1 Trois modes personnels

L’indicatif est le mode de la réalité ; il inscrit l’action dans une temporalité donnée comme réelle, passée, présente ou future.

Le subjonctif est le mode du possible. Dans les propositions indépendantes ou principales, il exprime l’ordre, le souhait, l’indignation… Dans les propositions subordonnées, son usage est imposé par le sens du verbe de la principale.

L’impératif est le mode de l’injonction ; il permet d’exprimer l’ordre, le souhait, la recommandation.

2 Deux modes impersonnels

L’infinitif exprime le sens du verbe sans l’inscrire dans un processus temporel ; il constitue la forme nominale du verbe. On peut l’utiliser pour raconter un événement en se limitant sèchement aux faits : on parle alors d’un infinitif de narration (Et Paul de courir à sa rencontre).

Le participe a différentes formes. Le participe passé donne l’action comme achevée. Le participe présent donne l’action comme se déroulant. Le gérondif (en + participe présent) précise les circonstances de l’action principale.

II Les temps de l’indicatif

1 Les temps simples

Le présent peut avoir différentes valeurs.

présent d’énonciation

Il exprime une action qui se déroule au moment où l’on parle. Je suis sûr que c’est lui.

présent de narration

Il raconte des faits passés au présent, pour les rendre plus vivants. En 1789, le peuple prend la Bastille.

présent de vérité générale

Il permet d’exprimer une idée universelle, valable partout et tout le temps. Les hommes sont mortels.

L’imparfait exprime en général une action passée inachevée, mais peut aussi traduire une action répétée. Dans le récit, il est le plus souvent réservé à la description et aux actions de l’arrière-plan.

Le passé simple présente une action passée et achevée ; par opposition à l’imparfait, il est le temps de la narration, et exprime des actions de premier plan.

Nous étions à l’étude, quand le proviseur entra, suivi d’un nouveau habillé en bourgeois et d’un garçon de classe qui portait un grand pupitre. Ceux qui dormaient se réveillèrent, et chacun se leva comme surpris dans son travail.

Gustave Flaubert, Madame Bovary (1857)

imparfait= arrière-plan passé simple= premier plan

Le futur exprime une action encore à venir. Il peut aussi exprimer une vérité générale (Paris sera toujours Paris).

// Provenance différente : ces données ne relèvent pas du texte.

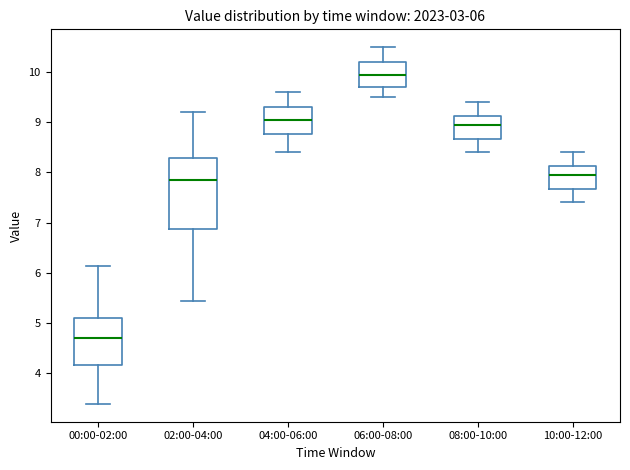

Which box's median line is the lowest?

00:00-02:00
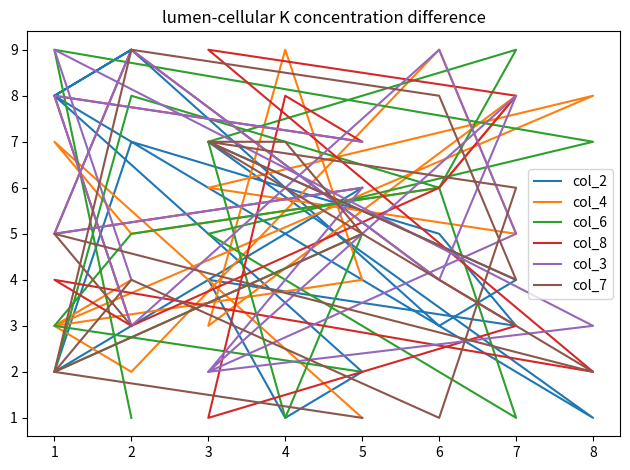

Where is the first local minimum for col_7?

8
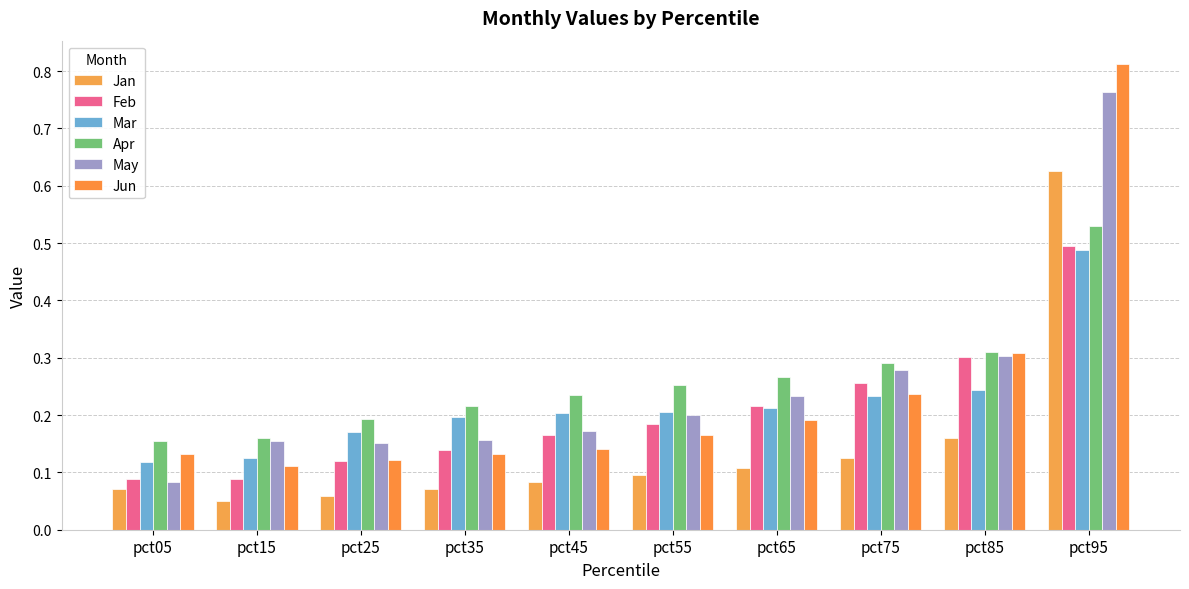

Rank the series by their maximum value, from highest to lowest.

Jun, May, Jan, Apr, Feb, Mar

Le conditionnel permet d’exprimer le futur par rapport à une action passée (Il a dit qu’il viendrait le lendemain). Il exprime l’hypothèse dans les systèmes hypothétiques (Je prendrais des vacances, si je le pouvais). Employé comme modalisateur, il souligne le caractère incertain de l’énoncé (Selon nos informations, le ministre s’apprêterait à démissionner).

2 Les temps composés

Le passé composé exprime une action passée et achevée qui a des répercussions dans le présent ; à l’oral, il est utilisé comme substitut familier du passé simple.

Le plus-que-parfait, le passé antérieur et le futur antérieur expriment une action achevée antérieure à une autre action, exprimée à un temps simple.

Zoom

Analyser les temps verbaux dans un récit autobiographique

Il y a quatre ans qu’à mon retour de la Terre Sainte, j’achetai près du hameau d’Aulnay, dans le voisinage de Sceaux et de Châtenay, une maison de jardinier, cachée parmi les collines couvertes de bois. Le terrain inégal et sablonneux dépendant de cette maison n’était qu’un verger sauvage […]. Les arbres que j’y ai plantés prospèrent, ils sont encore si petits que je leur donne de l’ombre quand je me place entre eux et le soleil. Un jour, en me rendant cette ombre, ils protégeront mes vieux ans comme j’ai protégé leur jeunesse. Je les ai choisis autant que je l’ai pu des divers climats où j’ai erré, ils rappellent mes voyages et nourrissent au fond de mon cœur d’autres illusions.

Chateaubriand, Mémoires d’outre-tombe (1849-1850), incipit.

Chateaubriand utilise un système de temps complexe : au présent de l’écriture s’ajoutent le passé simple et l’imparfait qui renvoient au moment de l’achat de la maison, le passé composé évoquant un passé plus proche, et même le futur, grâce auquel Chateaubriand se projette dans ses vieux jours.